Imagine a seguinte situação adaptada:
João, pilotando imprudentemente sua
lancha, atropela um banhista e foge sem prestar socorro.
Segundo as testemunhas, o
condutor, mesmo percebendo que havia atropelado alguém, não parou nem olhou
para verificar o estado da vítima, seguindo seu caminho em alta velocidade.
Depois que João foi embora,
alguns banhistas ainda levaram a vítima até o hospital tentando socorrê-la, mas
mediante perícia posteriormente realizada ficou provado que, na verdade, a
vítima faleceu instantaneamente em virtude de traumatismo craniado causado pelo
acidente.
O Ministério Público denunciou o
réu imputando-lhe o crime previsto no art. 121, § 3º acrescido da causa de
aumento de pena do § 4º do mesmo artigo:
Homicídio culposo
§ 3º Se o homicídio é
culposo:
Pena - detenção, de um a
três anos.
Aumento de pena
§ 4º No homicídio culposo,
a pena é aumentada de 1/3 (um terço), se o crime resulta de inobservância de
regra técnica de profissão, arte ou ofício, ou se o agente deixa de prestar
imediato socorro à vítima, não procura diminuir as consequências do seu ato, ou
foge para evitar prisão em flagrante. Sendo doloso o homicídio, a pena é
aumentada de 1/3 (um terço) se o crime é praticado contra pessoa menor de 14
(quatorze) ou maior de 60 (sessenta) anos.
Tese da defesa
A defesa de João argumentou que
ele não poderia responder pela causa de aumento do § 4º considerando que, em
caso de morte instantânea da vítima, não se aplica a majorante da omissão de
socorro.
A
tese da defesa foi aceita pelo STJ? Todas as vezes em que houver morte
instantânea da vítima ficará afastada a causa de aumento de pena prevista no §
4º do art. 121?
NÃO. No homicídio culposo, a morte instantânea da
vítima não afasta a causa de aumento de pena prevista no art. 121, § 4º, do CP,
a não ser que o óbito seja evidente, isto é, perceptível por qualquer
pessoa.
O aumento
imposto à pena decorre do total desinteresse pela sorte da vítima.
O fundamento da
norma incriminadora do § 4º do art. 121 é resguardar o dever de solidariedade humana que deve reger as relações na sociedade
brasileira (art. 3º, I, da CF/88). O que pretende a regra em destaque é realçar
a importância da alteridade (preocupação com o outro).
Assim, o
interesse pela integridade da vítima deve ser demonstrado, a despeito da
possibilidade de êxito, ou não, do socorro que possa vir a ser prestado.
Dessa forma, o dever
imposto ao autor do homicídio de tentar socorrer a vítima persiste, a não ser
que seja evidente a morte instantânea, perceptível por qualquer pessoa. Em
outras palavras, havendo dúvida sobre a ocorrência do óbito imediato, compete
ao autor da conduta imprimir os esforços necessários para minimizar as
consequências do fato. Ao agressor, não cabe, no momento do fato, presumir as
condições físicas da vítima, medindo a gravidade das lesões que causou e as
consequências de sua conduta. Tal responsabilidade é do especialista médico,
autoridade científica e legalmente habilitada para, em tais circunstâncias,
estabelecer o momento e a causa da morte.
STJ. 5ª Turma.
HC 269.038-RS, Rel. Min. Felix Fischer, julgado em 2/12/2014 (Info 554).
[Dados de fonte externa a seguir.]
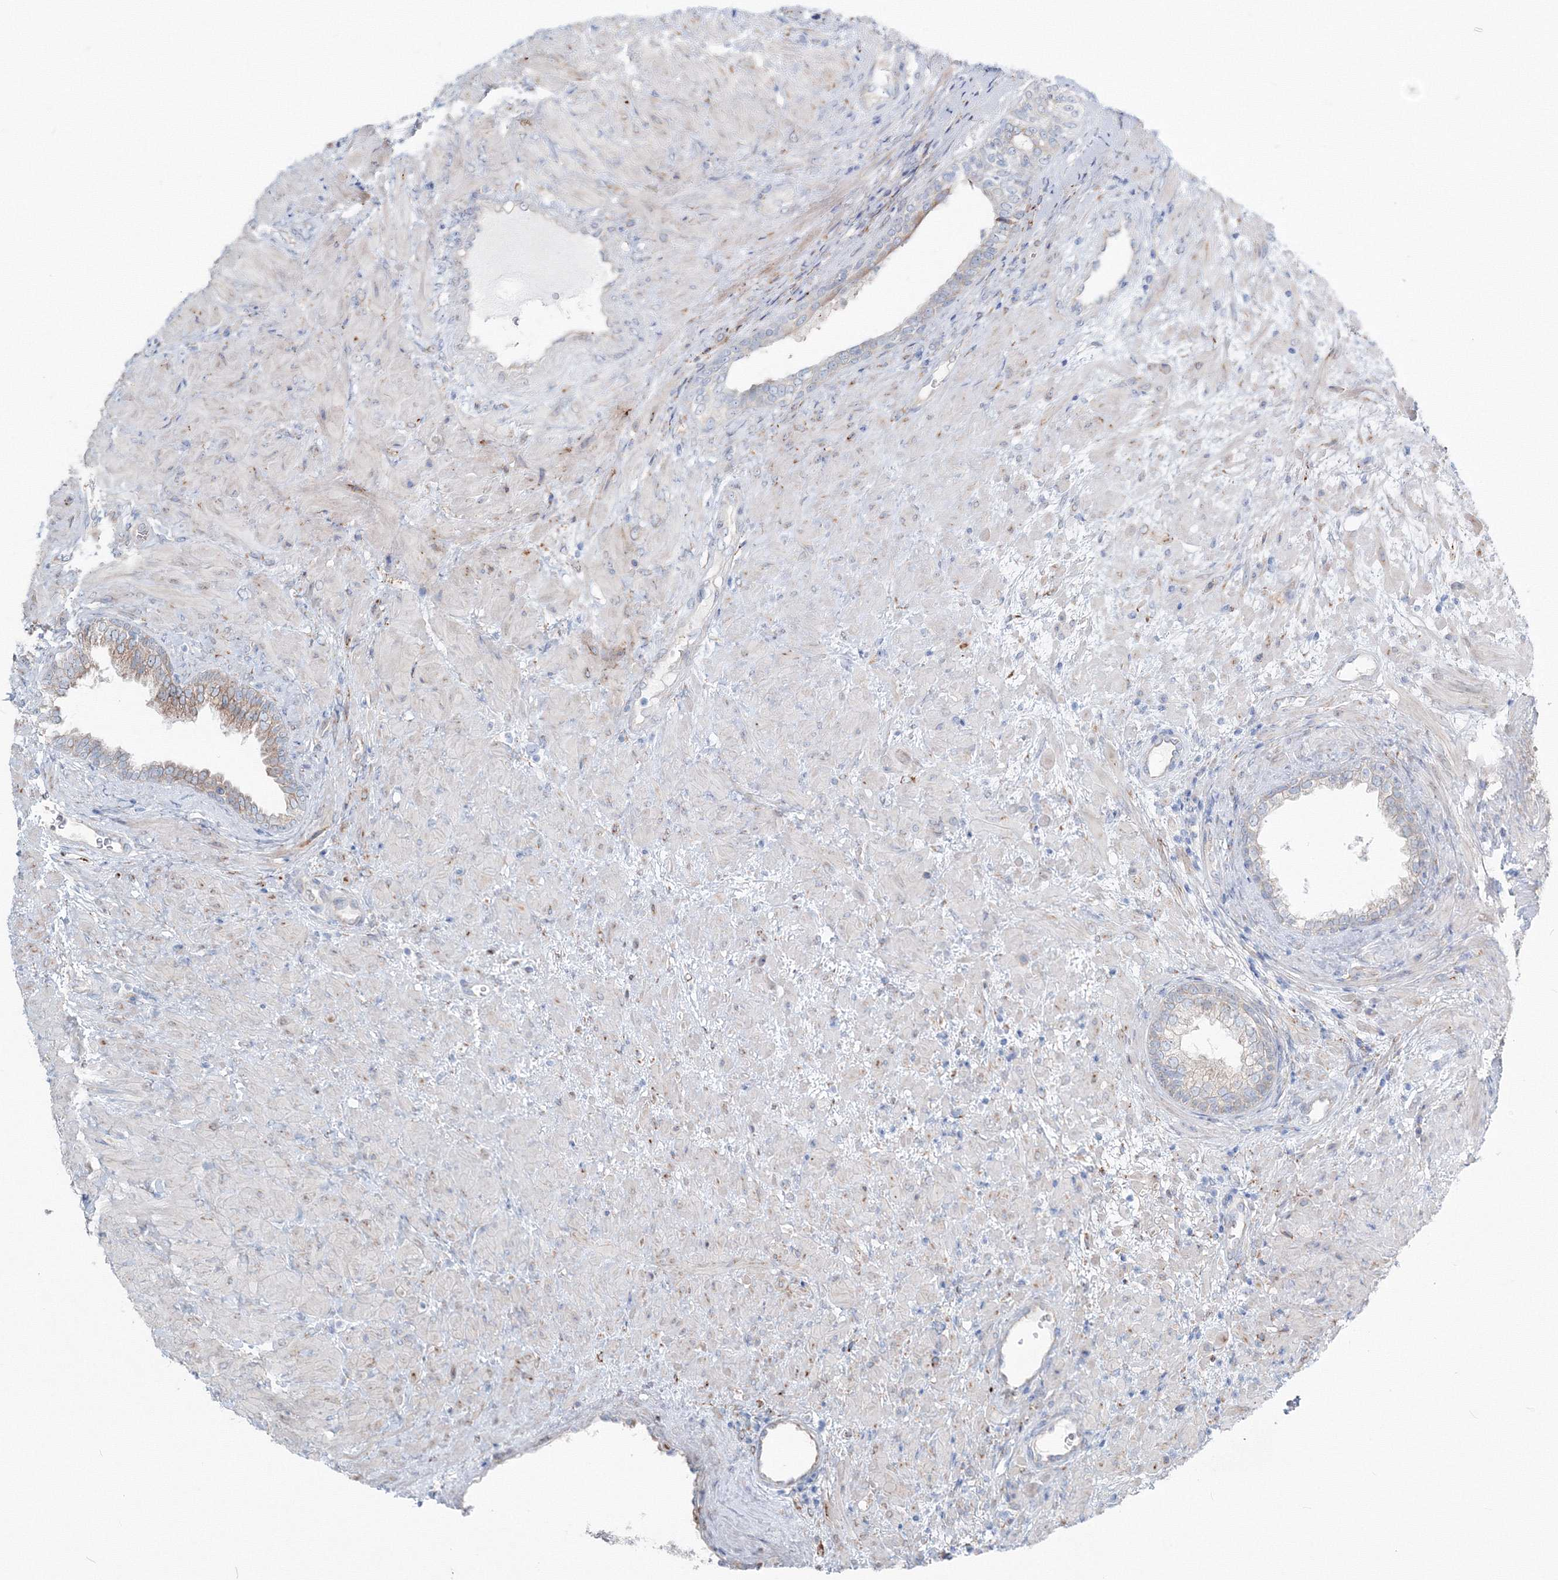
{"staining": {"intensity": "weak", "quantity": "25%-75%", "location": "cytoplasmic/membranous"}, "tissue": "prostate", "cell_type": "Glandular cells", "image_type": "normal", "snomed": [{"axis": "morphology", "description": "Normal tissue, NOS"}, {"axis": "topography", "description": "Prostate"}], "caption": "Immunohistochemistry staining of normal prostate, which exhibits low levels of weak cytoplasmic/membranous expression in approximately 25%-75% of glandular cells indicating weak cytoplasmic/membranous protein positivity. The staining was performed using DAB (3,3'-diaminobenzidine) (brown) for protein detection and nuclei were counterstained in hematoxylin (blue).", "gene": "ENSG00000285283", "patient": {"sex": "male", "age": 76}}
Essa é também a lição de Cleber
Masson:
“Não tem cabimento a causa de aumento de pena na hipótese de morte instantânea incontestável. Contudo, se houver dúvida quanto à morte, a solidariedade impõe a prestação de socorro, pois a majoração da pena se deve à moralidade da conduta do agente, e não ao resultado naturalístico, inerente a todo e qualquer homicídio.” (Direito Penal esquematizado. Vol. 2., São Paulo: Método, 2014, p. 200).
Possibilidade de o agente
socorrer a vítima
Sobre o tema, é importante também
lembrar que somente incidirá a causa de aumento prevista no art. 121, § 4º do
CP (omissão de socorro) quando o agente possuir condições de realizar a conduta
exigida, sem que isso comprometa a preservação de sua vida ou integridade
física.
Assim, “(...) não incide o aumento da
pena quando o sujeito deixou de prestar socorro porque não tinha condições de
fazê-lo, seja por questões físicas (exemplo: também foi gravemente ferido pela
conduta que matou a vítima), seja porque o comportamento exigido em lei a ele
representava risco pessoal (exemplo: ameaça de linchamento). (MASSON, Cleber., p. 201).